**DOCUMENT EXCERPT**.
========
With the BTC halving but a few days away, most investors and traders are sitting on the edge of their seats in anticipation. This event couldn't have come at a more precarious time, given the current Covid riddled economy. So now the question begs, what should investors expect in the coming months? While past having events seamed to catalyze a period of bullish activity, such a thin track record can not be labeled a pattern. However, the economics of such a halving event are very clear and predictable.
General economic theory states that if supply gets cut in half and demand stays the same then the price should rise. While this is certainly true, I don't see it as the real value proposition behind the halving event. Currently, miners are forced to sell almost everything they mine to cover their operating costs. When the amount that they mine (produce) gets cut in half, it in turn cuts in half the amount they can dump on the market. This drastic reduction in selling pressure on the market is bound to drive the price up. Additionally, if the price begins to strongly trend upwards, many miners are more likely to take on debt to finance their operations due to the opportunity cost of selling the asset as soon as it is mined. This once again reduces the selling pressure on the market as no one wants to tell during a bull market unless they have to.
========
**DATA LISTING**.
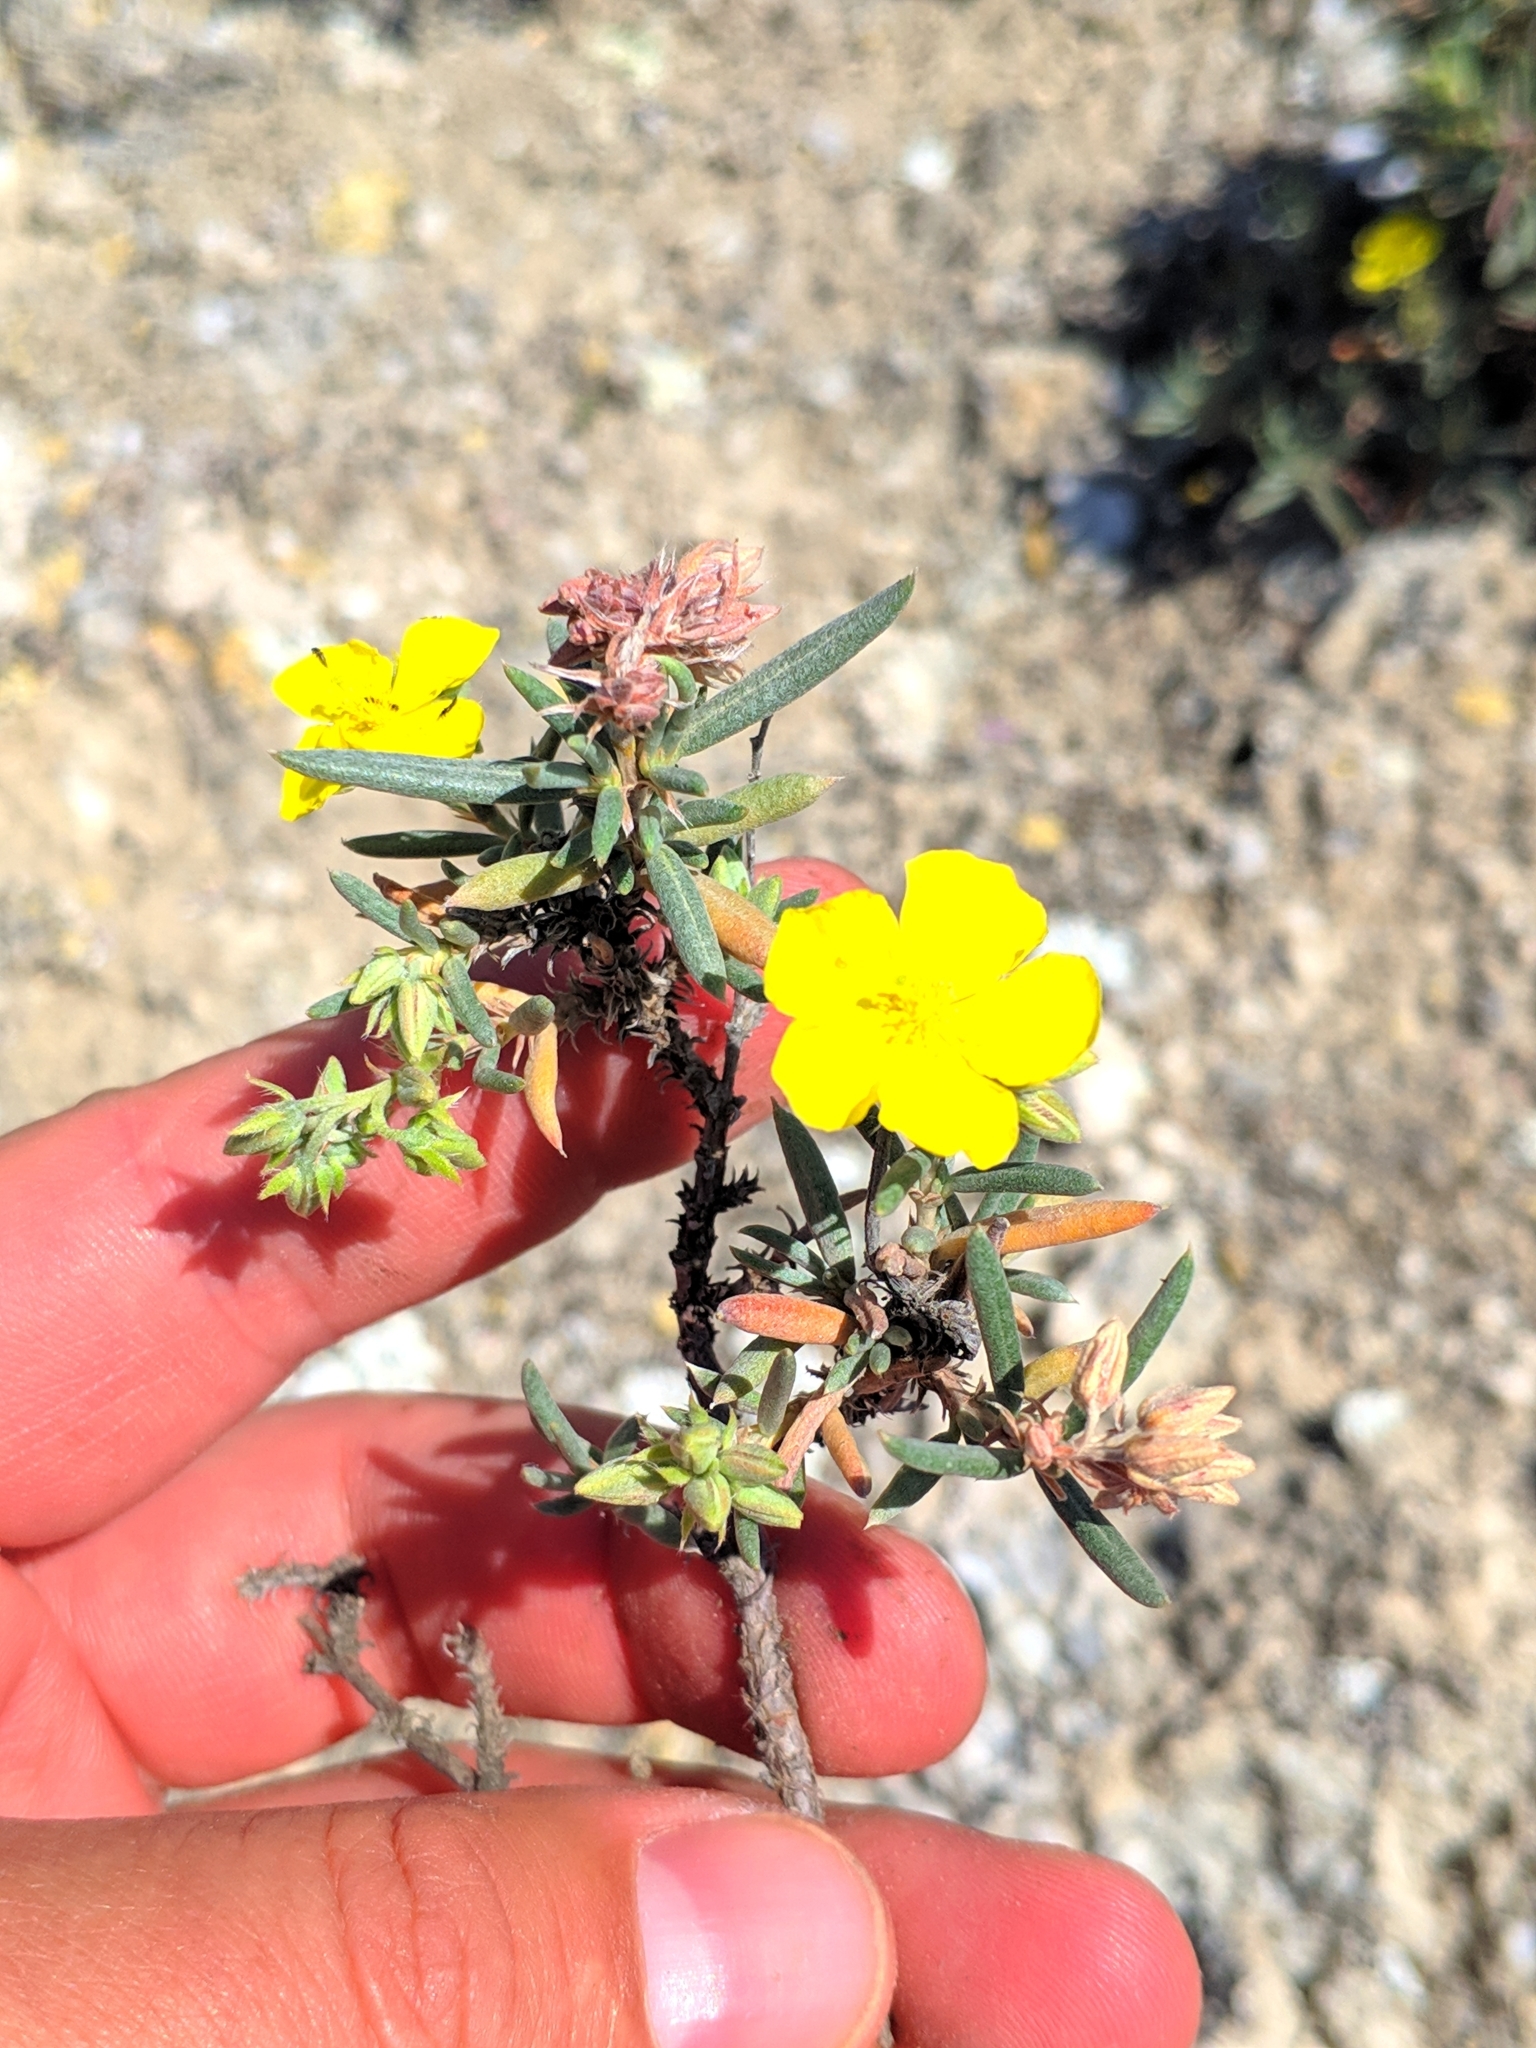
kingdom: Plantae
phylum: Tracheophyta
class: Magnoliopsida
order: Malvales
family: Cistaceae
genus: Helianthemum
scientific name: Helianthemum syriacum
========
**TASKS FOR THIS EXERCISE**.
#1 List every sentence in the Bitcoin halving article that contains the word "price."
#2 Retype the Bitcoin halving article from "General economic theory" to "they have to." with no changes.
The items are separate material from the Bitcoin halving article.

**SOLVED TASKS**.
#1
- General economic theory states that if supply gets cut in half and demand stays the same then the price should rise.
- This drastic reduction in selling pressure on the market is bound to drive the price up.
- Additionally, if the price begins to strongly trend upwards, many miners are more likely to take on debt to finance their operations due to the opportunity cost of selling the asset as soon as it is mined.

#2
General economic theory states that if supply gets cut in half and demand stays the same then the price should rise. While this is certainly true, I don't see it as the real value proposition behind the halving event. Currently, miners are forced to sell almost everything they mine to cover their operating costs. When the amount that they mine (produce) gets cut in half, it in turn cuts in half the amount they can dump on the market. This drastic reduction in selling pressure on the market is bound to drive the price up. Additionally, if the price begins to strongly trend upwards, many miners are more likely to take on debt to finance their operations due to the opportunity cost of selling the asset as soon as it is mined. This once again reduces the selling pressure on the market as no one wants to tell during a bull market unless they have to.